*** RECORDS SUPPLIED ***
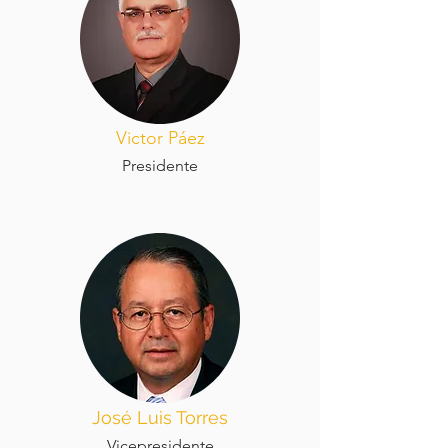
Victor Páez
Presidente
José Luis Torres
Vicepresidente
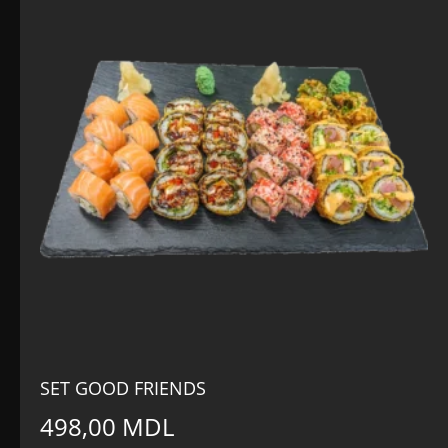
SET GOOD FRIENDS
498,00
MDL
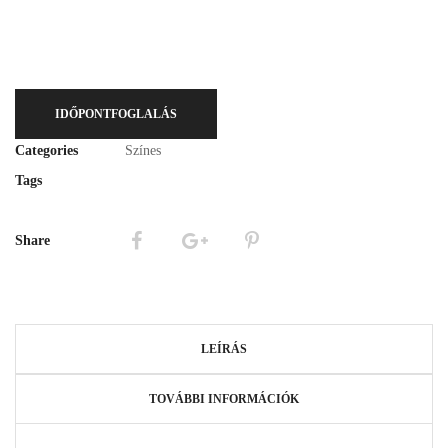
IDŐPONTFOGLALÁS
Categories
Színes
Tags
Share
LEÍRÁS
TOVÁBBI INFORMÁCIÓK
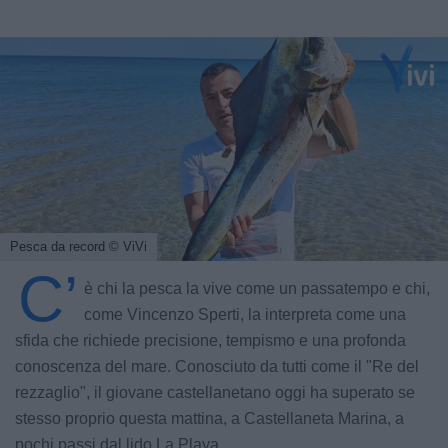
Pesca da record
© ViVi
C’
è chi la pesca la vive come un passatempo e chi,
come Vincenzo Sperti, la interpreta come una
sfida che richiede precisione, tempismo e una profonda
conoscenza del mare. Conosciuto da tutti come il "Re del
rezzaglio", il giovane castellanetano oggi ha superato se
stesso proprio questa mattina, a Castellaneta Marina, a
pochi passi dal lido La Playa.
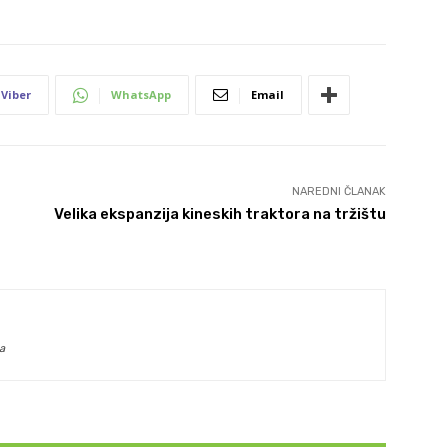
Viber
WhatsApp
Email
NAREDNI ČLANAK
Velika ekspanzija kineskih traktora na tržištu
a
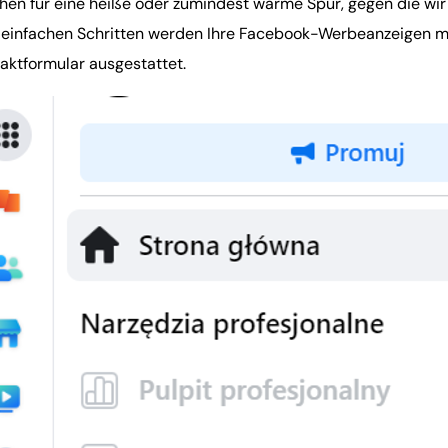
hen für eine heiße oder zumindest warme Spur, gegen die wir 
 einfachen Schritten werden Ihre Facebook-Werbeanzeigen mi
aktformular ausgestattet.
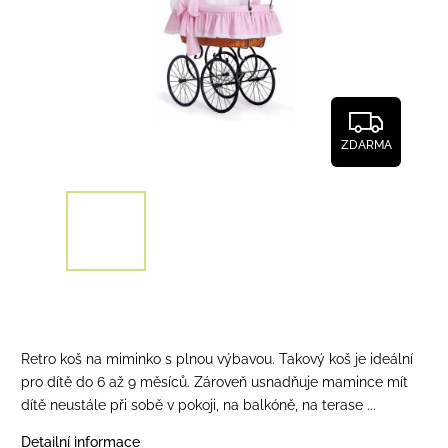
ZDARMA
Retro koš na miminko s plnou výbavou. Takový koš je ideální
pro dítě do 6 až 9 měsíců. Zároveň usnadňuje mamince mít
dítě neustále při sobě v pokoji, na balkóně, na terase ...
Detailní informace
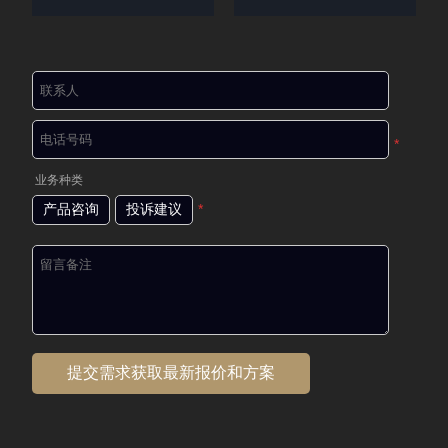
*
业务种类
产品咨询
投诉建议
*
***
WHAT YOU SHOULD DO: Write out all the records again, exactly, minus any pictures.

EXERCISE ANSWER:
Victor Páez
Presidente
José Luis Torres
Vicepresidente
SET GOOD FRIENDS
498,00
MDL
IDŐPONTFOGLALÁS
Categories
Színes
Tags
Share
LEÍRÁS
TOVÁBBI INFORMÁCIÓK
Pesca da record
© ViVi
C’
è chi la pesca la vive come un passatempo e chi,
come Vincenzo Sperti, la interpreta come una
sfida che richiede precisione, tempismo e una profonda
conoscenza del mare. Conosciuto da tutti come il "Re del
rezzaglio", il giovane castellanetano oggi ha superato se
stesso proprio questa mattina, a Castellaneta Marina, a
pochi passi dal lido La Playa.
Viber
WhatsApp
Email
NAREDNI ČLANAK
Velika ekspanzija kineskih traktora na tržištu
a
hen für eine heiße oder zumindest warme Spur, gegen die wir 
 einfachen Schritten werden Ihre Facebook-Werbeanzeigen mi
aktformular ausgestattet.
ZDARMA
Retro koš na miminko s plnou výbavou. Takový koš je ideální
pro dítě do 6 až 9 měsíců. Zároveň usnadňuje mamince mít
dítě neustále při sobě v pokoji, na balkóně, na terase ...
Detailní informace
*
业务种类
产品咨询
投诉建议
*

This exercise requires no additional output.